Tracy Kretz is a transformational design leader whose career spans the agency, corporate, and higher education sectors. She has led creative strategy, brand development, and design execution for a diverse portfolio of global brands and mission-driven organizations. Her work includes shaping consumer experiences and product innovation pipelines for Huggies, U by Kotex, Depend, Kleenex, Cottonelle, Graco, Baby Jogger, Sharpie, Rubbermaid, and Yankee Candle during her leadership roles at Kimberly-Clark and Newell Brands. Earlier in her career, she served as lead graphic designer and art director for high-impact public initiatives and regional campaigns, including the Pennsylvania State System of Higher Education (PASSHE), Harrisburg Area Community College (HACC), Pennsylvania Children’s Health Insurance Program (CHIP), the Pennsylvania Insurance Fraud Prevention Authority, and New Jersey’s tourism bureau, NJ Nets, and the teaching hospital of Robert Wood Johnson University Hospital. Tracy currently serves as Director of Design and Creative Services at Juniata College, leading institutional storytelling, visual identity, and brand stewardship across campus. Her leadership philosophy is rooted in human-centered design, both as a mindset and behavior, fostering environments where people can thrive, contribute meaningfully, and grow through collaboration and curiosity. She is widely recognized for her mastery in communication design, strategic foresight, design thinking facilitation, and building inclusive creative cultures grounded in clarity, empathy, and purpose.

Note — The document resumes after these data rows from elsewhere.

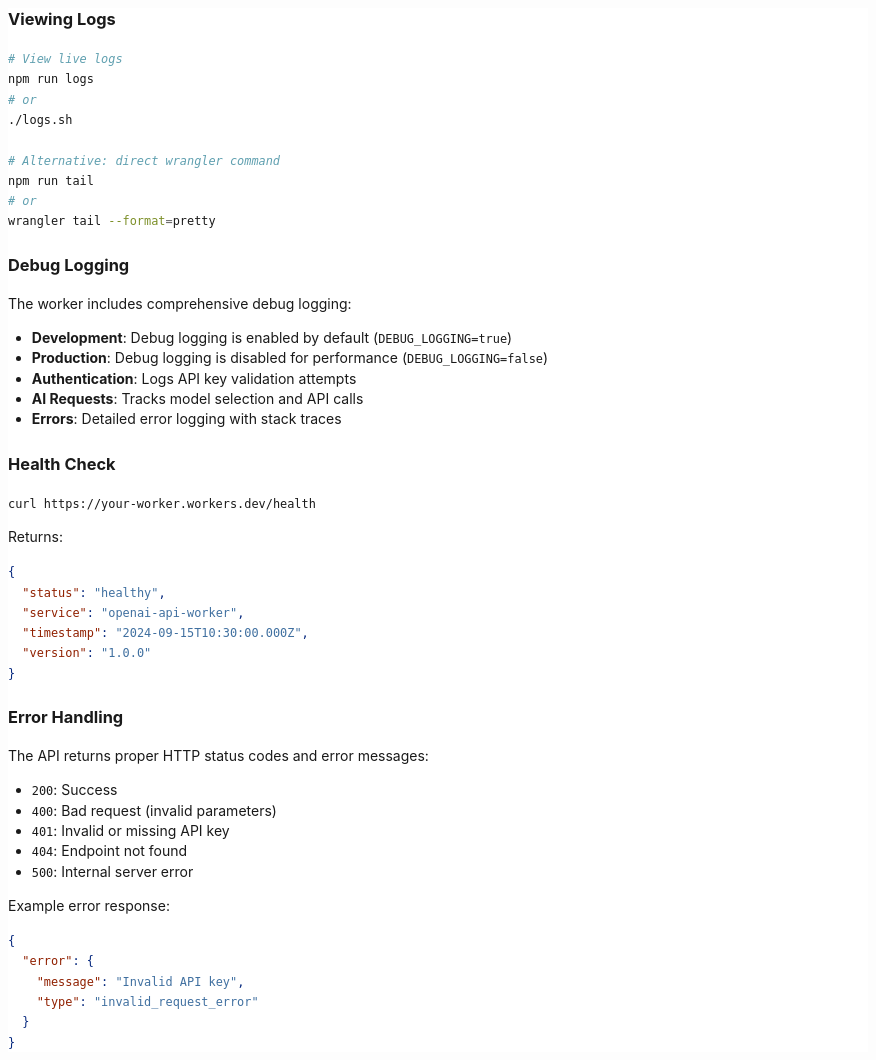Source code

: ### Viewing Logs

```bash
# View live logs
npm run logs
# or
./logs.sh

# Alternative: direct wrangler command
npm run tail
# or
wrangler tail --format=pretty
```

### Debug Logging

The worker includes comprehensive debug logging:

- **Development**: Debug logging is enabled by default (`DEBUG_LOGGING=true`)
- **Production**: Debug logging is disabled for performance (`DEBUG_LOGGING=false`)
- **Authentication**: Logs API key validation attempts  
- **AI Requests**: Tracks model selection and API calls
- **Errors**: Detailed error logging with stack traces

### Health Check

```bash
curl https://your-worker.workers.dev/health
```

Returns:
```json
{
  "status": "healthy",
  "service": "openai-api-worker",
  "timestamp": "2024-09-15T10:30:00.000Z",
  "version": "1.0.0"
}
```

### Error Handling

The API returns proper HTTP status codes and error messages:

- `200`: Success
- `400`: Bad request (invalid parameters)
- `401`: Invalid or missing API key
- `404`: Endpoint not found
- `500`: Internal server error

Example error response:
```json
{
  "error": {
    "message": "Invalid API key",
    "type": "invalid_request_error"
  }
}
```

Future Nostalgia is a speculative design exhibit that blurs the line between memory and imagination, asking: What if the past we remember isn’t the only version that existed? Set in an alternate 1996, the exhibit reconstructs a high school yearbook through the lens of retro-futurism—merging analog artifacts with digital anomalies. Visitors will encounter looping timelines, glitched memories, and fragments of a world where wearable tech, AI jalopies, and HUD overlays were the norm.
The experience is fully multisensory, designed to engage all five senses. Guests can turn the pages of a real paper yearbook, listen to voiceovers and soundtracks from a looping DVD, taste iconic 1990s snacks, catch the unmistakable scent of bubble tape gum, and visually explore creative designs that blend nostalgia with speculative fiction. Every detail invites the viewer deeper into the alternate timeline—both familiar and strange.

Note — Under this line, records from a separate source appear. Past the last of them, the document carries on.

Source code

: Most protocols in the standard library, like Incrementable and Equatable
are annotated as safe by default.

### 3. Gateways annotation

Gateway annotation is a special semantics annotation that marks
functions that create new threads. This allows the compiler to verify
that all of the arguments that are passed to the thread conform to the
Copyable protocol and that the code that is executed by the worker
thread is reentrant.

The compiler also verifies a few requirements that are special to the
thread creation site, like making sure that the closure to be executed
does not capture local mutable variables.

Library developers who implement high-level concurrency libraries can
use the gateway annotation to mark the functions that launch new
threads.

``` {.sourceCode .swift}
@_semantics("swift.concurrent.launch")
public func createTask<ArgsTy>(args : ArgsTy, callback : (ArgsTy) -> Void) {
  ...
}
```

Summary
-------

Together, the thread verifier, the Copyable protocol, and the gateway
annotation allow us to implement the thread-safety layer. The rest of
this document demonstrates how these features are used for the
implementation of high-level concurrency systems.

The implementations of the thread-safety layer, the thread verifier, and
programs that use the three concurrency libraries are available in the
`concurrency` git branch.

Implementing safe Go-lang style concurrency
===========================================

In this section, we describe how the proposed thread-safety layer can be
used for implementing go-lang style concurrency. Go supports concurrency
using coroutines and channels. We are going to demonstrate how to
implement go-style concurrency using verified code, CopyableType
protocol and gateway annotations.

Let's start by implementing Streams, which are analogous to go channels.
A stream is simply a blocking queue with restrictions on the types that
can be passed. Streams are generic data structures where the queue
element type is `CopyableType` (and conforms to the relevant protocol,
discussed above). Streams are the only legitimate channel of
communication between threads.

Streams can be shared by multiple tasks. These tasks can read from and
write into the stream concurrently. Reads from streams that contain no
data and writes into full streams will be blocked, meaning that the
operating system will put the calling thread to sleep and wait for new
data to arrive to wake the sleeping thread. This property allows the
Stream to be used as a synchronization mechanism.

The project explores themes of identity, memory loss, and technological dependence through mixed media—AI-assisted imagery, tactile print, interactive installations, and a fictional diary encrypted in cursive. At the heart of Future Nostalgia is Tracy Kretz, a photography editor who suspects she’s caught in the wrong timeline and uses analog tools to reconnect with a version of herself that may no longer exist.
Kretz developed the exhibit as the creative extension of her Graduate Research Project in Communication Design. It builds upon her research paper, Pioneering Pixels: The Digital Transformation of Generation X Designers. It examines how analog-trained creatives adapted to the sudden rise of digital tools in the 1980s and 1990s.
Tracy generated visuals using AI tools, applying her mastery of art direction cues and narrative structure to craft cohesive story arcs that guide the viewer through a layered, immersive experience. The result is a deeply personal and visually rich exploration of memory, authorship, and what it means to design across timelines.